Black olive vinaigrette

  • 1 tablespoon red-wine vinegar
  • 1 tablespoon lemon juice
  • 1 teaspoon Dijon mustard
  • 2 cloves garlic, minced
  • 1/8 teaspoon salt, or to taste
  • Freshly ground pepper, to taste
  • 1/4 cup extra-virgin olive oil
  • 1/2 cup Kalamata olives, pitted and coarsely chopped
  • 1 tablespoon chopped fresh parsley

Salad

  • 3 medium navel or Valencia oranges
  • 10 cups mixed lettuces, (3 small heads), such as chicory, radicchio and leaf lettuce, torn into bite-size pieces
  • 2 heads Belgian endive, sliced
  • 2 bulbs fennel, trimmed and sliced

Preparation

  1. To prepare vinaigrette: Whisk vinegar, lemon juice, mustard, garlic, salt and pepper in a small bowl. Slowly whisk in oil. Stir in olives and parsley.
  2. To prepare salad: Using a sharp knife, remove peel and white pith from oranges. Quarter the oranges; slice pieces crosswise.
  3. Just before serving, combine lettuces, endive, fennel and the orange slices in a large bowl. Drizzle the vinaigrette over the salad and toss to coat well.

Tips & Notes

  • Make Ahead Tip: Cover and refrigerate the vinaigrette (Step 1) for up to 2 days. Washed, dried lettuce will keep in a plastic bag in the refrigerator for up to 8 hours.
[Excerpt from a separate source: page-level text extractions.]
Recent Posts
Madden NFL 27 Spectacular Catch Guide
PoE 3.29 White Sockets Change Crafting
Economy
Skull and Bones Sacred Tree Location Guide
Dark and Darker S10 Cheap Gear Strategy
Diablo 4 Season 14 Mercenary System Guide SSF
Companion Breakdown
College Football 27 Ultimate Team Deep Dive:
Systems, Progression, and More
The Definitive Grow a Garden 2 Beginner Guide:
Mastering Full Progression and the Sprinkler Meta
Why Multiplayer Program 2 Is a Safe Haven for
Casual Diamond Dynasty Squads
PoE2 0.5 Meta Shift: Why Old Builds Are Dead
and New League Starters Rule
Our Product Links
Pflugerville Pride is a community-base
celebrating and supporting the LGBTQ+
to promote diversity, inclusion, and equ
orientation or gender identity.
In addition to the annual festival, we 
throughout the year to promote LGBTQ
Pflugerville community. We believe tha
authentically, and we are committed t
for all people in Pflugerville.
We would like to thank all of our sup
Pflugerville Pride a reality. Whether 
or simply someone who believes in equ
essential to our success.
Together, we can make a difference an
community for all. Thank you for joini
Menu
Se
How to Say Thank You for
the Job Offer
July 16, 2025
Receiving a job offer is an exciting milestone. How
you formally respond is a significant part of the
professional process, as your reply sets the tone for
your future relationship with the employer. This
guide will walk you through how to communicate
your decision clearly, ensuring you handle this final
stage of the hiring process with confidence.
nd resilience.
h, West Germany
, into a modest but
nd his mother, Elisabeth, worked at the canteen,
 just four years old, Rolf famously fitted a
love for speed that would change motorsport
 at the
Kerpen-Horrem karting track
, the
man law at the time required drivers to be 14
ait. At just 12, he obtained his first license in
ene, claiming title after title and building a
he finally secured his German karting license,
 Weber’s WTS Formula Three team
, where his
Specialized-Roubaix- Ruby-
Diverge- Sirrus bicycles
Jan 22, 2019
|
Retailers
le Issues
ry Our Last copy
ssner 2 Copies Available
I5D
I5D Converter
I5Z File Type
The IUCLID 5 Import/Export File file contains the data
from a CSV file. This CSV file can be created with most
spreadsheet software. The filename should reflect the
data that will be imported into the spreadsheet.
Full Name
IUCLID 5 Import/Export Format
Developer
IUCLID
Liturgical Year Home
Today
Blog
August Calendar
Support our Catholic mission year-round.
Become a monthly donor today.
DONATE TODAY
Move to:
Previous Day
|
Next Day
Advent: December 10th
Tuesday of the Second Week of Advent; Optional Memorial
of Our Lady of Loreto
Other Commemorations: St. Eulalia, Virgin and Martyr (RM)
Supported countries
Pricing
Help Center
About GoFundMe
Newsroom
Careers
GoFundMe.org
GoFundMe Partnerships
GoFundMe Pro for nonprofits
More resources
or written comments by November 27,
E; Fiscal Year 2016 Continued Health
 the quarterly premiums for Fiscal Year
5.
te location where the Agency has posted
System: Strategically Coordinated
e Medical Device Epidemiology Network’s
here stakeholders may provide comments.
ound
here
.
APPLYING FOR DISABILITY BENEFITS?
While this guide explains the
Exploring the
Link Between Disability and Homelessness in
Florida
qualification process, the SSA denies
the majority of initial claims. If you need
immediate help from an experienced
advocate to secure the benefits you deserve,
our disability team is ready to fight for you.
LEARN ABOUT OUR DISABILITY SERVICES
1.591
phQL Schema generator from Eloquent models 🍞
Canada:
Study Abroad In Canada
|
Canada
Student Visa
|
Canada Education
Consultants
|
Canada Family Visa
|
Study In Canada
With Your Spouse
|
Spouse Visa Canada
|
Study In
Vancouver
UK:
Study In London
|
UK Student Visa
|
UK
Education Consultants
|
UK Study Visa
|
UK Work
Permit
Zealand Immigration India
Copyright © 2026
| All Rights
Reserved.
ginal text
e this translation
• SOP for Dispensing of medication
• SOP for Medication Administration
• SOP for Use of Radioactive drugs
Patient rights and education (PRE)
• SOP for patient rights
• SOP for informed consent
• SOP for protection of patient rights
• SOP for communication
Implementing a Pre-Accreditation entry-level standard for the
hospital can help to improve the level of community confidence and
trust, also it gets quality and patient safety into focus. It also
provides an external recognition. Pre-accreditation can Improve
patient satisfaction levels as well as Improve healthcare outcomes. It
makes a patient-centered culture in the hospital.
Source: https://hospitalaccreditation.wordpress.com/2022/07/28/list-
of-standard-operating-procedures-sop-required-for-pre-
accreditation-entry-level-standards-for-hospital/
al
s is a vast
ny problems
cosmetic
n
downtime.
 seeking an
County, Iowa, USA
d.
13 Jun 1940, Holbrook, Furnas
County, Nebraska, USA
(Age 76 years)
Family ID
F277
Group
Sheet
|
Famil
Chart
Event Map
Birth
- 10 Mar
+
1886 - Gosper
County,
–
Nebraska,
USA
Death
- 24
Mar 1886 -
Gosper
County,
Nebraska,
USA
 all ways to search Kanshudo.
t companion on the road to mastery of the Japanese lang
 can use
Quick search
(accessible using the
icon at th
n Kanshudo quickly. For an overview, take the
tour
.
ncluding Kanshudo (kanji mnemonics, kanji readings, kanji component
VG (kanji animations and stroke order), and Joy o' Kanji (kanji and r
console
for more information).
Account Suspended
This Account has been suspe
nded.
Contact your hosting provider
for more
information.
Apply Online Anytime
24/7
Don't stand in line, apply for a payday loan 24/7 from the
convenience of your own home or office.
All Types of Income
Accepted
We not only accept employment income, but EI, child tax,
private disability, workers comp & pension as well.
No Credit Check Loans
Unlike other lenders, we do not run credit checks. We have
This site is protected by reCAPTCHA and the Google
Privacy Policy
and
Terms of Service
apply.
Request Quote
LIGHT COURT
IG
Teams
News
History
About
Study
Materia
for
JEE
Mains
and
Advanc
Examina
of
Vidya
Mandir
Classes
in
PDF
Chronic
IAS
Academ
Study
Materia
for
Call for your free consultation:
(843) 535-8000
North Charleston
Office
Keep prepared oranges and fennel in separate containers in the refrigerator for up to 8 hours.

Nutrition

Per serving: 167 calories; 10 g fat (1 g sat, 7 g mono); 0 mg cholesterol; 19 g carbohydrates; 4 g protein; 9 g fiber; 274 mg sodium; 958 mg potassium.

Nutrition Bonus: 100% dv Vitamin A, 58 mg Vitamin C (100% dv), 296 mcg Folate (74% dv), 30% dv Fiber.